The trial court herein dismissed Wife‟s complaint four months following the filing
of the complaint for, inter alia, insufficiency of process and insufficiency of service of
process. We conclude that the trial court erred in relying upon the lack of issuance or
service of process as a ground for dismissal when Wife had one year from the date the
complaint was filed during which she could have process issued and served. See Slone v.
Mitchell, 205 S.W.3d 469, 473 (Tenn. Ct. App. 2005); Stempa, 70 S.W.3d at 44.
Although a demonstration of intentional delay by Wife in the issuance or service of
summons would alter this holding, Husband presented no evidence of intentional delay in
this case. See Tenn. R. Civ. P. 4.01(3).
By reason of the trial court‟s dismissal of the complaint for insufficiency of
process and service of process within one year of the filing of the complaint, we
determine that the trial court‟s judgment of dismissal must be reversed. This case is
remanded to the trial court for summonses to be issued and served upon the defendants.
We note that, without proper issuance and service of process, the court never acquired
personal jurisdiction over the defendants. See McNeary v. Baptist Mem’l Hosp., 360
S.W.3d 429, 436 (Tenn. Ct. App. 2011). The trial court and, consequently, this Court
would thus be unable to adjudicate any of the substantive issues raised by the parties until
personal jurisdiction has been acquired. Turner v. Turner, 473 S.W.3d 257, 269 (Tenn.

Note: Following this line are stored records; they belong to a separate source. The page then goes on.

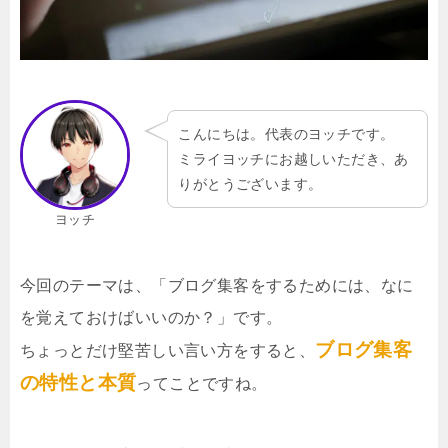
こんにちは。代表のヨッチです。
ミライヨッチにお越しいただき、あ
りがとうございます。
ヨッチ
今回のテーマは、「ブログ集客をするためには、なに
を覚えておけばいいのか？」です。
ブログ集客
ちょっとだけ堅苦しい言い方をすると、
の特性と本質
ってことですね。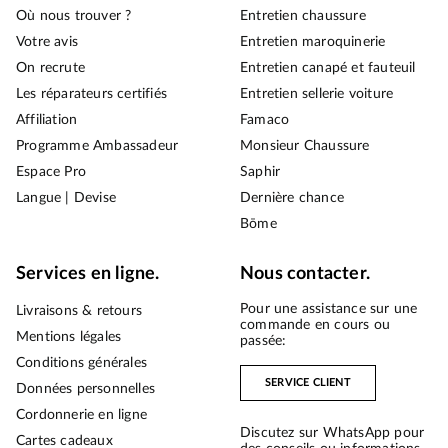
Où nous trouver ?
Entretien chaussure
Votre avis
Entretien maroquinerie
On recrute
Entretien canapé et fauteuil
Les réparateurs certifiés
Entretien sellerie voiture
Affiliation
Famaco
Programme Ambassadeur
Monsieur Chaussure
Espace Pro
Saphir
Langue | Devise
Dernière chance
Bōme
Services en ligne.
Nous contacter.
Pour une assistance sur une
Livraisons & retours
commande en cours ou
Mentions légales
passée:
Conditions générales
SERVICE CLIENT
Données personnelles
Cordonnerie en ligne
Discutez sur WhatsApp pour
Cartes cadeaux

2015) (“The lawful authority of a court to adjudicate a controversy brought before it
depends upon that court having jurisdiction of the subject matter and jurisdiction of the
parties.”).
VI. Conclusion
For the foregoing reasons, the trial court‟s judgment of dismissal is reversed. This
case is remanded to the trial court for summonses to be issued and served upon the
defendants and for further proceedings consistent with this opinion. Costs on appeal are
taxed to the appellee, J.G. Christenberry.